A tiny temperature sensor created by researchers from the Eindhoven University of Technology in the Netherlands represents a massive breakthrough, as the sensor does not utilize a battery to power it up.
Instead, the miniscule temperature sensor, which measures only 2 square millimeters, draws power from radio waves that make up its network. In addition, the sensor communicates wirelessly through the same network, eliminating the need for a physical connection to another device to transmit the data it would be collecting.
The concept is still under development, and currently, the sensor needs to be within an inch of a wireless router to be able to gather enough power. However, the researchers are hoping that within a year, the device will be able to expand its range to 10 feet, and then eventually, up to 16 feet.
The technology presented by the tiny temperature sensor, under the project that the researchers have named PREMISS, could open up enormous possibilities for different kinds of technology in the future.
According to the press release made by the Eindhoven University of Technology, other kinds of sensors can be made using the same technology to measure light, movement and humidity.
Peter Baltus, a professor of wireless technology at the university, believes that there will be a wide application area for the no-battery sensor in the future, with applications including wireless identification, payment systems, industrial production systems and smart buildings.
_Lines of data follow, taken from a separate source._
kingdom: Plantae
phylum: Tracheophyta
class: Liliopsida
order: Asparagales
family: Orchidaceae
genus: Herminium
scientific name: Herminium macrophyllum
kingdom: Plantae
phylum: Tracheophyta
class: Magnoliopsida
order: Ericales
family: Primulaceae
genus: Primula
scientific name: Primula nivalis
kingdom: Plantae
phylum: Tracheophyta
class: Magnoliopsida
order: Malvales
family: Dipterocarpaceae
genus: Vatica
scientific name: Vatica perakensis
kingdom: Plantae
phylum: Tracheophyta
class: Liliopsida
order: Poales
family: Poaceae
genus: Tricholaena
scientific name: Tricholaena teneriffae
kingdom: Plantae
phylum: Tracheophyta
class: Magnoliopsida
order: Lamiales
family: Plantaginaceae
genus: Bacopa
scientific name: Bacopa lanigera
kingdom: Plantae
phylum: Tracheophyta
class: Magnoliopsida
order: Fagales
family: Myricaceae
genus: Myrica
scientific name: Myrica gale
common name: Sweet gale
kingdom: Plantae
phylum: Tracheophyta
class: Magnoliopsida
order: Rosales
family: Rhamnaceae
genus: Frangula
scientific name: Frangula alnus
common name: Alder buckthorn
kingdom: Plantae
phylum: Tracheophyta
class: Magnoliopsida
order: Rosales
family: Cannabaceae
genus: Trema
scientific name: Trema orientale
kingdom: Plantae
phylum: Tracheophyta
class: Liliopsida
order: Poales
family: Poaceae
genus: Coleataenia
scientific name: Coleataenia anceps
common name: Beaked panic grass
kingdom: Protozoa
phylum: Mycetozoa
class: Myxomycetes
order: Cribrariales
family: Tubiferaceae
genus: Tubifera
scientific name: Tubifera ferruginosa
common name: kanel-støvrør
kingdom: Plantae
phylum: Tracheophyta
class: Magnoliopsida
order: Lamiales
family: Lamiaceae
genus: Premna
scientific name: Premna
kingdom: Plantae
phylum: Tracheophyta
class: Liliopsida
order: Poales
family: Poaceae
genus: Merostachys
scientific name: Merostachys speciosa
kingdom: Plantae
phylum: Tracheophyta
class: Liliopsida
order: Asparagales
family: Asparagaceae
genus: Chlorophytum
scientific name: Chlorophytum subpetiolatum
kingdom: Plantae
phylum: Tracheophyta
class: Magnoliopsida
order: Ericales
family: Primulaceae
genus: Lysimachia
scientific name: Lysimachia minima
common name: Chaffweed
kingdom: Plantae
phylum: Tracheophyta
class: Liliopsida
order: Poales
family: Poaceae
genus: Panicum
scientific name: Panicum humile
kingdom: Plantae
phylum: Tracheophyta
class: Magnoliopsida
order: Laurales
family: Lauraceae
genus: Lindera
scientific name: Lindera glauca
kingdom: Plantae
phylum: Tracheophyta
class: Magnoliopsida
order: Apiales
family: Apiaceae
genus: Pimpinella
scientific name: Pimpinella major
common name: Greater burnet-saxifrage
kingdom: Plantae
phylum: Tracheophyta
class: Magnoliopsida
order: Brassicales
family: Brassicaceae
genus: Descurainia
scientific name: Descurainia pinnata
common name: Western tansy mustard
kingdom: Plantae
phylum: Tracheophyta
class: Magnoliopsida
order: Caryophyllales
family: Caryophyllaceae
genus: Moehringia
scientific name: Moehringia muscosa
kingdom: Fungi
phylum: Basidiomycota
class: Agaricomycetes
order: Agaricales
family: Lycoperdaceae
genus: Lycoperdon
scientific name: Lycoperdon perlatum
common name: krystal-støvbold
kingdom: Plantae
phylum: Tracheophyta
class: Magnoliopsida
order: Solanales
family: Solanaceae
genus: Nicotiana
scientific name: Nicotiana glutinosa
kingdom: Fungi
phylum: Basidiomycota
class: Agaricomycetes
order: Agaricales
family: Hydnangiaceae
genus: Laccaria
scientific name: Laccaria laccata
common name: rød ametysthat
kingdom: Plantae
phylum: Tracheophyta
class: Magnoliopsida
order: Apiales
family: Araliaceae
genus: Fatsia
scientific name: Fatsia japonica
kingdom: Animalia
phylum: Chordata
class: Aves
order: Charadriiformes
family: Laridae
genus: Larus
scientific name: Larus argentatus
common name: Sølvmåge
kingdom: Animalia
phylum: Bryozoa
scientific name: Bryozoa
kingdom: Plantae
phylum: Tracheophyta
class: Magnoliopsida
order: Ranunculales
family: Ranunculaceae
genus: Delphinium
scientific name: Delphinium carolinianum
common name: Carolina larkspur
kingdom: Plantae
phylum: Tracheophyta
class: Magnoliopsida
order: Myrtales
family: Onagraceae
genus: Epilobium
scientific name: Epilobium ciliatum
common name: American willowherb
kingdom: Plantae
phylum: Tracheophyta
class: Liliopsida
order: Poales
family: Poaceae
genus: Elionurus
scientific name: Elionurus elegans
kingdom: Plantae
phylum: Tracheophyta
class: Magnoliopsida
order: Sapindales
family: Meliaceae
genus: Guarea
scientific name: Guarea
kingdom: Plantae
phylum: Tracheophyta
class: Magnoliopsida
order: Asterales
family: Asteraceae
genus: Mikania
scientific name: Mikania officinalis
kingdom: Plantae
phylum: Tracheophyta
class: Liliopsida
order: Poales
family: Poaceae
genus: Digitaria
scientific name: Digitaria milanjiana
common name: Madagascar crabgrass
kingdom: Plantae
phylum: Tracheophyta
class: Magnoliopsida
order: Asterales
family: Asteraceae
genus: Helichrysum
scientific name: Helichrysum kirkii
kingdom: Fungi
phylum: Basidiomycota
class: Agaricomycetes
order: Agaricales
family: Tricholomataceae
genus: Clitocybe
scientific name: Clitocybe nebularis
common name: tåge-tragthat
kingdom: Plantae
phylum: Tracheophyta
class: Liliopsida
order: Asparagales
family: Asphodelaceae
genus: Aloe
All these applications and industries will greatly benefit from utilizing technology that will not require batteries.
Baltus added that the technology can be used to create networks of sensors that do not need to be powered up by batteries, with the networks possible to be layered upon walls of a house or building through latex.
In addition, the utilization of such technology in the future could also lead to lower costs. The mass production of these devices will be able to drive down the costs of manufacturing a sensor to about 20 cents.